Evaluating the Abilities of LLMs and SpeechLMs in Discovering Implicit Contents of Italian Political Speeches
Proceedings of the Second Workshop on Building Educational Applications Using NLP
Abstract
This research investigates the pragmatic competence of Large Language Models (LLMs) in interpreting implicit meanings within Italian political discourse. Using the IMPAQTS-PIDMM dataset, which is a multimodal benchmark derived from the 2.5-million-token IMPAQTS corpus, the experiment evaluates how effectively models identify tendentious content such as presuppositions and implicatures. The study compares the performance of text-only LLMs against speech-based models (SpeechLMs) that process both audio and transcriptions to determine if acoustic cues enhance understanding.
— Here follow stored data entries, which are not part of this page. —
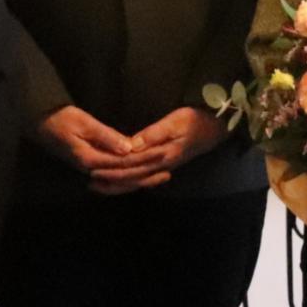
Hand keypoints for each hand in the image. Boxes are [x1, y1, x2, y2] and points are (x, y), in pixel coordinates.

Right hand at [36, 105, 165, 187]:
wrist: (38, 123)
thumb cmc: (59, 118)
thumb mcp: (83, 122)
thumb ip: (106, 136)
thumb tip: (129, 148)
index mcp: (89, 159)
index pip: (124, 163)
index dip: (145, 158)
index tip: (163, 152)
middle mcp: (90, 169)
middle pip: (124, 176)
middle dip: (147, 172)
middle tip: (168, 167)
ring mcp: (88, 170)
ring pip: (119, 180)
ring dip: (140, 179)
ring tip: (161, 175)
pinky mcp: (88, 166)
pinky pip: (112, 177)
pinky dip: (127, 178)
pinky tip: (139, 177)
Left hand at [91, 107, 229, 195]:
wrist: (215, 129)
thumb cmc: (195, 121)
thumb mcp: (176, 122)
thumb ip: (155, 134)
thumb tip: (133, 145)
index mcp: (161, 156)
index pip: (132, 166)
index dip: (113, 168)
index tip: (95, 168)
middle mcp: (160, 166)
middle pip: (132, 177)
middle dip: (111, 180)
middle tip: (91, 181)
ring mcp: (162, 167)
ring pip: (137, 180)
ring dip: (118, 183)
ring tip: (99, 185)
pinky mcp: (163, 164)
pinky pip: (143, 177)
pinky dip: (130, 180)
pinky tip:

The results reveal that text-only models significantly outperform multimodal variants, with Qwen2.5-72B achieving the highest global accuracy of 0.863. Surprisingly, the inclusion of audio did not improve performance, as SpeechLMs like GPT-4o-mini-audio-preview and Qwen2-Audio-7B-Instruct obtained lower accuracy scores and a higher frequency of missed answers compared to their text-only equivalents. Across all tested architectures, models generally demonstrated a superior ability to process presuppositions over implicatures.